P&G hopes to submit a Food & Drug Administration (FDA) application for the PTH1-34 nasal spray in 2007 and receive approval in 2008 and as part of the new deal Nastech will be responsible for the chemistry, manufacturing and controls (CMC) sections of the FDA regulatory submission.

Once the drug is approved, Nastech will exclusively manufacture the spray from its facility in Hauppauge, New York, and will supply it to P&G at a transfer price that includes an undisclosed manufacturing profit.

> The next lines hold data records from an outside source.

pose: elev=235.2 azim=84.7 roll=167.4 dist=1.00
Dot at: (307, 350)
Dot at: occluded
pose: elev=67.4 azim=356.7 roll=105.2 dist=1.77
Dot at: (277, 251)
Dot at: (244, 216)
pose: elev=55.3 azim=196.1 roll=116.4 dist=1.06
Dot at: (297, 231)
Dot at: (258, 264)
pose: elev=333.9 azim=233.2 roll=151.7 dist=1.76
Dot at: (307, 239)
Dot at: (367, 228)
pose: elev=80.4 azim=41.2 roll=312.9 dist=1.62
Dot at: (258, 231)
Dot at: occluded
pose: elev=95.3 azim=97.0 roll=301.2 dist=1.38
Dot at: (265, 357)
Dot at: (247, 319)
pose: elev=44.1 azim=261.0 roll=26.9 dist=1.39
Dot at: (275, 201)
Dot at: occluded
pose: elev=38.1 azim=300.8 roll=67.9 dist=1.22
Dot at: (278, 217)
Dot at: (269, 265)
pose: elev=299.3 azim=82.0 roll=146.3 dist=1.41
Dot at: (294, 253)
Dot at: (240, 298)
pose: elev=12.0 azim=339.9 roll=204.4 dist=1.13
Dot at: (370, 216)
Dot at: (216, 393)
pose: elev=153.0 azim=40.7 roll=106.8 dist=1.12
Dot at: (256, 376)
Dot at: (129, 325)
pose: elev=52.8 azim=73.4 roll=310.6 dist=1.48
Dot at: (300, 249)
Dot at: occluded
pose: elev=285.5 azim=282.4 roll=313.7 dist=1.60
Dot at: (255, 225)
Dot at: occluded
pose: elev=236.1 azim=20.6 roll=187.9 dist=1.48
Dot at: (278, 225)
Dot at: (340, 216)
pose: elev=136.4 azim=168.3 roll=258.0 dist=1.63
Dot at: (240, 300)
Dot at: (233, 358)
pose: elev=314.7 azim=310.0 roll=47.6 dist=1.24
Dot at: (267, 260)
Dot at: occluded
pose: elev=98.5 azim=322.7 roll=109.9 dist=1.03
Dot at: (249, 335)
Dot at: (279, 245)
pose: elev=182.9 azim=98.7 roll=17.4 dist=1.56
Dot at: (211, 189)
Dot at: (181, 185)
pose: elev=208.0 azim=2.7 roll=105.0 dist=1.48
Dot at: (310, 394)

"The supply agreement with P&G for PTH1-34 nasal spray attests to the value that our manufacturing and CMC capabilities add to the P&G collaboration as well as our other partnerships,"​ said Steven Quay, chairman, president and CEO of Nastech.

"P&G, a global leader in the osteoporosis pharmaceutical category, continues to demonstrate its ability and commitment to rapidly develop this innovative product."

Affecting more than 150m people around the world, osteoporosis is most commonly found in elderly, post-menopausal women, and associated with an increased risk of hip and vertebral fractures.

Both companies are hoping the new nasal spray will give them the upper hand over injectable alternatives in the $6.2bn osteoporosis drug market, which is tipped to grow 5.3 per cent from 2004 to 2009, according to market research publisher, Research and Markets.

"Although taking treatments via nasal spray is an accepted practice in many areas of health, the osteoporosis treatments via this method are limited,"​ Jackie Parrington of the UK's National Osteoporosis Society told

Upsher-Smith' s Fortical and Novartis's Miacalcin are already available as nasal sprays for osteoporosis, however, these drugs contain a different hormone called calcitonin which is not as effective as PTH, said Parrington.

PTH1-34 will have to compete with Eli Lilly's Forteo, a similar PTH drug already in the market but administered by injection, thus making its appeal to patients less strong.

"PTH treatment offers considerable hope for those people with severe osteoporosis, particularly if other treatments have not worked, so if an easier and effective way of delivering PTH treatment can be found then people with severe osteoporosis could benefit greatly,"​ said Parrington.

This is what Procter and Nastech are now betting on, although there are still challenges that need to be addressed in clinical trials, including the fact that prolonged PTH treatment reduces the drug efficacy, before the full potential of this new spray is known.